[Data extracted from a collection]
★ ★ ★

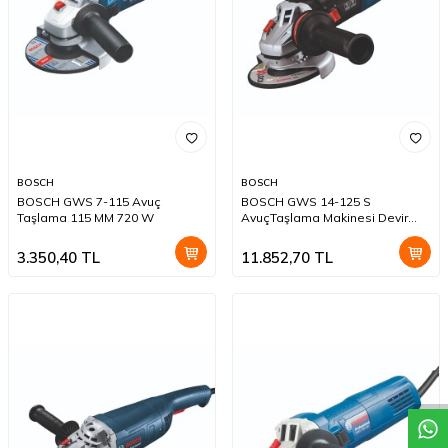
BOSCH
BOSCH
BOSCH GWS 7-115 Avuç
BOSCH GWS 14-125 S
Taşlama 115 MM 720 W
AvuçTaşlama Makinesi Devir
Ayarlı 125 mm
3.350,40
TL
11.852,70
TL
W
h
a
t
a
p
p
D
e
s
t
e
H
a
t
t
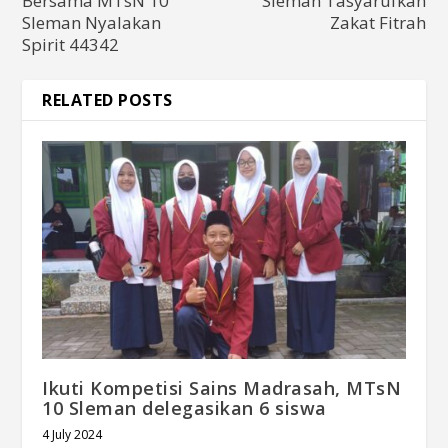
Bersama MTsN 10
Sleman Tasyarufkan
Sleman Nyalakan
Zakat Fitrah
Spirit 44342
RELATED POSTS
Ikuti Kompetisi Sains Madrasah, MTsN
10 Sleman delegasikan 6 siswa
4 July 2024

★ ★ ★

GOAL OF THE EXERCISE: What the reply must contain is an exact transcription of the data above and none of its pictures.

SOLUTION TO THE EXERCISE:
BOSCH
BOSCH
BOSCH GWS 7-115 Avuç
BOSCH GWS 14-125 S
Taşlama 115 MM 720 W
AvuçTaşlama Makinesi Devir
Ayarlı 125 mm
3.350,40
TL
11.852,70
TL
W
h
a
t
a
p
p
D
e
s
t
e
H
a
t
t
Bersama MTsN 10
Sleman Tasyarufkan
Sleman Nyalakan
Zakat Fitrah
Spirit 44342
RELATED POSTS
Ikuti Kompetisi Sains Madrasah, MTsN
10 Sleman delegasikan 6 siswa
4 July 2024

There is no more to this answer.